What you need to do: Number every line in the records below as one running list, and leave out any blank lines.
** Start Data lines **
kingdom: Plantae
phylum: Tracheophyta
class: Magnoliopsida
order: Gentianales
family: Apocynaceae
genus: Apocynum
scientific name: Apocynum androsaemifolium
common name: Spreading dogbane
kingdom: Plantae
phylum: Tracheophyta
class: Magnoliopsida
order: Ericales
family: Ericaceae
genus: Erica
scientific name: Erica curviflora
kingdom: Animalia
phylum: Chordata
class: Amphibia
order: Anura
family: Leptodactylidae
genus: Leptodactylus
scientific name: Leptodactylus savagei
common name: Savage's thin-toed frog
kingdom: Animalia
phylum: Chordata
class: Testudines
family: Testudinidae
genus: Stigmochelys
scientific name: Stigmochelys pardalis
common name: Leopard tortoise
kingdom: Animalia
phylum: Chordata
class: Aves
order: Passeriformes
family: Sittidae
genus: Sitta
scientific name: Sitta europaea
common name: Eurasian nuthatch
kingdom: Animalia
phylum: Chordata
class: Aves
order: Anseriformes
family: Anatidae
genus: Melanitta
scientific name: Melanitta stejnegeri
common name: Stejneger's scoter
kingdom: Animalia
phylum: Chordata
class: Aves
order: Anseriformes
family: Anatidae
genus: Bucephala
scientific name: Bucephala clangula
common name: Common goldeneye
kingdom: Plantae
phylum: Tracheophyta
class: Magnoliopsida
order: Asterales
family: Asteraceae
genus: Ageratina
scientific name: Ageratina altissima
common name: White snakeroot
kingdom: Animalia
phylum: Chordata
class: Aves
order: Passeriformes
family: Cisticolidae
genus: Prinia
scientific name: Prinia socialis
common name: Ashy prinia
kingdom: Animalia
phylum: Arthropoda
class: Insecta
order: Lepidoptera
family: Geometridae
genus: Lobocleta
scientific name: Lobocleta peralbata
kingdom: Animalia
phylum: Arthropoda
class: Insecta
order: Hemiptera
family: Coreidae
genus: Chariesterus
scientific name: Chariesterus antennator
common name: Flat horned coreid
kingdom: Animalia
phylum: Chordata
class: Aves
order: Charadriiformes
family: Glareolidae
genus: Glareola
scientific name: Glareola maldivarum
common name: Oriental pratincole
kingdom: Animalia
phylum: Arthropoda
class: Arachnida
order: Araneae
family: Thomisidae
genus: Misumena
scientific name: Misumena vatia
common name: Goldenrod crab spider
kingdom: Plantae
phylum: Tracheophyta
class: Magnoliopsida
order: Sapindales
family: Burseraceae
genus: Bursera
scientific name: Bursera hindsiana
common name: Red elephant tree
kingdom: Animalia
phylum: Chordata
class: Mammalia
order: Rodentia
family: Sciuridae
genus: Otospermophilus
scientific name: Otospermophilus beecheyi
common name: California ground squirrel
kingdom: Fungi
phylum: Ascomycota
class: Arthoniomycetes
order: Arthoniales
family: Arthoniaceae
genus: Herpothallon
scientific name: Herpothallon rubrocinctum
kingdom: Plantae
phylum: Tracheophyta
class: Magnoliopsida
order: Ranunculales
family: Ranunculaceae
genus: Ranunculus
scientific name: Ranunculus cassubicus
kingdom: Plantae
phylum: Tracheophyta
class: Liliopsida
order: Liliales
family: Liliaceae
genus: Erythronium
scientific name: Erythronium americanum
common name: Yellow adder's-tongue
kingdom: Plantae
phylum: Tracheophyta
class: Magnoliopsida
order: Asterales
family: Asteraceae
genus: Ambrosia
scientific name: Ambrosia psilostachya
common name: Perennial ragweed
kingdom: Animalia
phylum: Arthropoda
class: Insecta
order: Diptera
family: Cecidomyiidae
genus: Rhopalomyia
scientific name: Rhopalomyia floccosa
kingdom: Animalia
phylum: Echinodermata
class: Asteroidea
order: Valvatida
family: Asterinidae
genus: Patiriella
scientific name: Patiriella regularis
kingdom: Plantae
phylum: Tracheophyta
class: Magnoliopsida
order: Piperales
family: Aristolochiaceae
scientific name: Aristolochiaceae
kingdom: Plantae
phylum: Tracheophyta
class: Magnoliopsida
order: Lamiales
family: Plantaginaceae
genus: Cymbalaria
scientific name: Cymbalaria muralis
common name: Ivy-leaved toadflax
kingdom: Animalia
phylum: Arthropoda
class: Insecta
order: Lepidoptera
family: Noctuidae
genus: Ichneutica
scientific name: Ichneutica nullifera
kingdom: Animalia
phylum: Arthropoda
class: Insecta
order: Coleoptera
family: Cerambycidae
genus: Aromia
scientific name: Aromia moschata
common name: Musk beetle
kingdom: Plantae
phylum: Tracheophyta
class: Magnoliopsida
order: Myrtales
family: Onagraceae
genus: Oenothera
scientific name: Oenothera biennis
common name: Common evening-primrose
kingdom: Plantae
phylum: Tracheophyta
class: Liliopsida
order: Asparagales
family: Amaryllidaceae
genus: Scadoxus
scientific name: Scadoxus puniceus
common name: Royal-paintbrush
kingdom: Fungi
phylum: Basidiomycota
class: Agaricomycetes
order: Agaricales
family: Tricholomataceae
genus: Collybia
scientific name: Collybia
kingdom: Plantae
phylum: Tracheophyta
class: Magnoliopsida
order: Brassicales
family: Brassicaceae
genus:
** End Data lines **
Finished exercise:
1. kingdom: Plantae
2. phylum: Tracheophyta
3. class: Magnoliopsida
4. order: Gentianales
5. family: Apocynaceae
6. genus: Apocynum
7. scientific name: Apocynum androsaemifolium
8. common name: Spreading dogbane
9. kingdom: Plantae
10. phylum: Tracheophyta
11. class: Magnoliopsida
12. order: Ericales
13. family: Ericaceae
14. genus: Erica
15. scientific name: Erica curviflora
16. kingdom: Animalia
17. phylum: Chordata
18. class: Amphibia
19. order: Anura
20. family: Leptodactylidae
21. genus: Leptodactylus
22. scientific name: Leptodactylus savagei
23. common name: Savage's thin-toed frog
24. kingdom: Animalia
25. phylum: Chordata
26. class: Testudines
27. family: Testudinidae
28. genus: Stigmochelys
29. scientific name: Stigmochelys pardalis
30. common name: Leopard tortoise
31. kingdom: Animalia
32. phylum: Chordata
33. class: Aves
34. order: Passeriformes
35. family: Sittidae
36. genus: Sitta
37. scientific name: Sitta europaea
38. common name: Eurasian nuthatch
39. kingdom: Animalia
40. phylum: Chordata
41. class: Aves
42. order: Anseriformes
43. family: Anatidae
44. genus: Melanitta
45. scientific name: Melanitta stejnegeri
46. common name: Stejneger's scoter
47. kingdom: Animalia
48. phylum: Chordata
49. class: Aves
50. order: Anseriformes
51. family: Anatidae
52. genus: Bucephala
53. scientific name: Bucephala clangula
54. common name: Common goldeneye
55. kingdom: Plantae
56. phylum: Tracheophyta
57. class: Magnoliopsida
58. order: Asterales
59. family: Asteraceae
60. genus: Ageratina
61. scientific name: Ageratina altissima
62. common name: White snakeroot
63. kingdom: Animalia
64. phylum: Chordata
65. class: Aves
66. order: Passeriformes
67. family: Cisticolidae
68. genus: Prinia
69. scientific name: Prinia socialis
70. common name: Ashy prinia
71. kingdom: Animalia
72. phylum: Arthropoda
73. class: Insecta
74. order: Lepidoptera
75. family: Geometridae
76. genus: Lobocleta
77. scientific name: Lobocleta peralbata
78. kingdom: Animalia
79. phylum: Arthropoda
80. class: Insecta
81. order: Hemiptera
82. family: Coreidae
83. genus: Chariesterus
84. scientific name: Chariesterus antennator
85. common name: Flat horned coreid
86. kingdom: Animalia
87. phylum: Chordata
88. class: Aves
89. order: Charadriiformes
90. family: Glareolidae
91. genus: Glareola
92. scientific name: Glareola maldivarum
93. common name: Oriental pratincole
94. kingdom: Animalia
95. phylum: Arthropoda
96. class: Arachnida
97. order: Araneae
98. family: Thomisidae
99. genus: Misumena
100. scientific name: Misumena vatia
101. common name: Goldenrod crab spider
102. kingdom: Plantae
103. phylum: Tracheophyta
104. class: Magnoliopsida
105. order: Sapindales
106. family: Burseraceae
107. genus: Bursera
108. scientific name: Bursera hindsiana
109. common name: Red elephant tree
110. kingdom: Animalia
111. phylum: Chordata
112. class: Mammalia
113. order: Rodentia
114. family: Sciuridae
115. genus: Otospermophilus
116. scientific name: Otospermophilus beecheyi
117. common name: California ground squirrel
118. kingdom: Fungi
119. phylum: Ascomycota
120. class: Arthoniomycetes
121. order: Arthoniales
122. family: Arthoniaceae
123. genus: Herpothallon
124. scientific name: Herpothallon rubrocinctum
125. kingdom: Plantae
126. phylum: Tracheophyta
127. class: Magnoliopsida
128. order: Ranunculales
129. family: Ranunculaceae
130. genus: Ranunculus
131. scientific name: Ranunculus cassubicus
132. kingdom: Plantae
133. phylum: Tracheophyta
134. class: Liliopsida
135. order: Liliales
136. family: Liliaceae
137. genus: Erythronium
138. scientific name: Erythronium americanum
139. common name: Yellow adder's-tongue
140. kingdom: Plantae
141. phylum: Tracheophyta
142. class: Magnoliopsida
143. order: Asterales
144. family: Asteraceae
145. genus: Ambrosia
146. scientific name: Ambrosia psilostachya
147. common name: Perennial ragweed
148. kingdom: Animalia
149. phylum: Arthropoda
150. class: Insecta
151. order: Diptera
152. family: Cecidomyiidae
153. genus: Rhopalomyia
154. scientific name: Rhopalomyia floccosa
155. kingdom: Animalia
156. phylum: Echinodermata
157. class: Asteroidea
158. order: Valvatida
159. family: Asterinidae
160. genus: Patiriella
161. scientific name: Patiriella regularis
162. kingdom: Plantae
163. phylum: Tracheophyta
164. class: Magnoliopsida
165. order: Piperales
166. family: Aristolochiaceae
167. scientific name: Aristolochiaceae
168. kingdom: Plantae
169. phylum: Tracheophyta
170. class: Magnoliopsida
171. order: Lamiales
172. family: Plantaginaceae
173. genus: Cymbalaria
174. scientific name: Cymbalaria muralis
175. common name: Ivy-leaved toadflax
176. kingdom: Animalia
177. phylum: Arthropoda
178. class: Insecta
179. order: Lepidoptera
180. family: Noctuidae
181. genus: Ichneutica
182. scientific name: Ichneutica nullifera
183. kingdom: Animalia
184. phylum: Arthropoda
185. class: Insecta
186. order: Coleoptera
187. family: Cerambycidae
188. genus: Aromia
189. scientific name: Aromia moschata
190. common name: Musk beetle
191. kingdom: Plantae
192. phylum: Tracheophyta
193. class: Magnoliopsida
194. order: Myrtales
195. family: Onagraceae
196. genus: Oenothera
197. scientific name: Oenothera biennis
198. common name: Common evening-primrose
199. kingdom: Plantae
200. phylum: Tracheophyta
201. class: Liliopsida
202. order: Asparagales
203. family: Amaryllidaceae
204. genus: Scadoxus
205. scientific name: Scadoxus puniceus
206. common name: Royal-paintbrush
207. kingdom: Fungi
208. phylum: Basidiomycota
209. class: Agaricomycetes
210. order: Agaricales
211. family: Tricholomataceae
212. genus: Collybia
213. scientific name: Collybia
214. kingdom: Plantae
215. phylum: Tracheophyta
216. class: Magnoliopsida
217. order: Brassicales
218. family: Brassicaceae
219. genus:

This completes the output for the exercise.